Lait : droit dans le mur et de plus en plus vite !

  • Création : 5 octobre 2015

La Coordination Rurale se félicite que de plus en plus d'acteurs partagent son analyse sur les raisons de la crise de la filière laitière mais elle déplore les conclusions et solutions avancées par le ministre suite à la table ronde organisée le jeudi 1er octobre 2015.

 

Un partage élargi des constats

La volatilité des marchés et la faible valorisation du lait sont principalement dues à une surproduction engendrée par une absence de régulation. Après le ministre, la CR voit désormais les industriels privés se ranger à cet avis. « C'est un grand pas en avant pour parvenir durablement à résoudre la crise, même si nous attendions également ce soutien de la part des coopératives, dont l’autosatisfaction en matière de transparence des prix et de rétrocession aux coopérateurs suscite bien des interrogations », indique Véronique Le Floc’h, présidente de l’Organisation des producteurs de lait de la CR.

Un bilan réaliste du médiateur des relations commerciales agricoles

Le médiateur des relations commerciales a dressé un état des lieux réaliste de la situation en matière de prix, bien loin des 340 euros pour 1 000 litres soi-disant obtenus le 24 juillet après la première table ronde.

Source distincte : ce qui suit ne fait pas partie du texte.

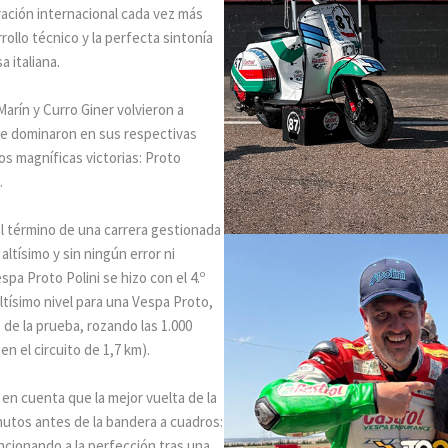
ación internacional cada vez más
rrollo técnico y la perfecta sintonía
 italiana.
n Marín y Curro Giner volvieron a
ue dominaron en sus respectivas
s magníficas victorias: Proto
.
l término de una carrera gestionada
ltísimo y sin ningún error ni
pa Proto Polini se hizo con el 4.º
ltísimo nivel para una Vespa Proto,
 de la prueba, rozando las 1.000
n el circuito de 1,7 km).
 en cuenta que la mejor vuelta de la
nutos antes de la bandera a cuadros:
ncionando a la perfección tras una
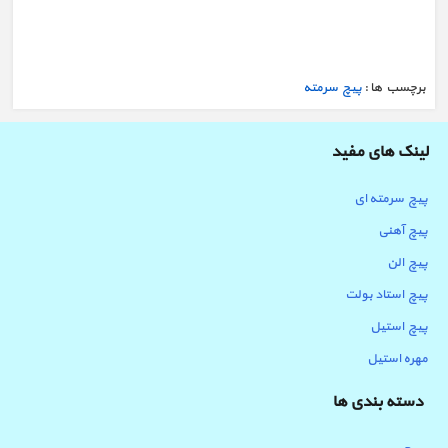
برچسب ها :
پیچ سرمته
لینک های مفید
پیچ سرمته ای
خرید پیچ آلن - لیست قیمت پیچ آلنی + جدول
پیچ آهنی
پیچ الن
پیچ استاد بولت
پیچ استیل
مهره استیل
دسته بندی ها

Pour la CR, rien d'étonnant à cela : soit on légifère sur les prix - ce qui n'a pas été le cas -, soit on compte sur la bonne volonté des différents acteurs, qui évoluent dans un contexte économique concurrentiel qu'ils ne peuvent pas ignorer.

Des solutions existent pourtant

Il est évident que les industriels doivent tenir compte du marché, et telle est la raison pour laquelle nous devons agir sur les quantités apportées au marché. Plutôt que de se cantonner à des mesures nationales inutiles, la CR soutient que la France doit convaincre les autres grandes nations européennes que l'UE a tout à gagner à réguler les volumes de productions et les marchés.

Le Programme de Responsabilisation des Marchés est concret et doit faire l'objet d'un véritable débat dans les instances européennes (Parlement, Conseil, Commission).

La France ne peut plus se contenter de se cacher derrière un manque de soutien des autres Etats membres tandis que ses producteurs désespèrent et se ruinent.

A nos dirigeants de prendre leurs responsabilités et défendre, enfin, l'agriculture et les agriculteurs.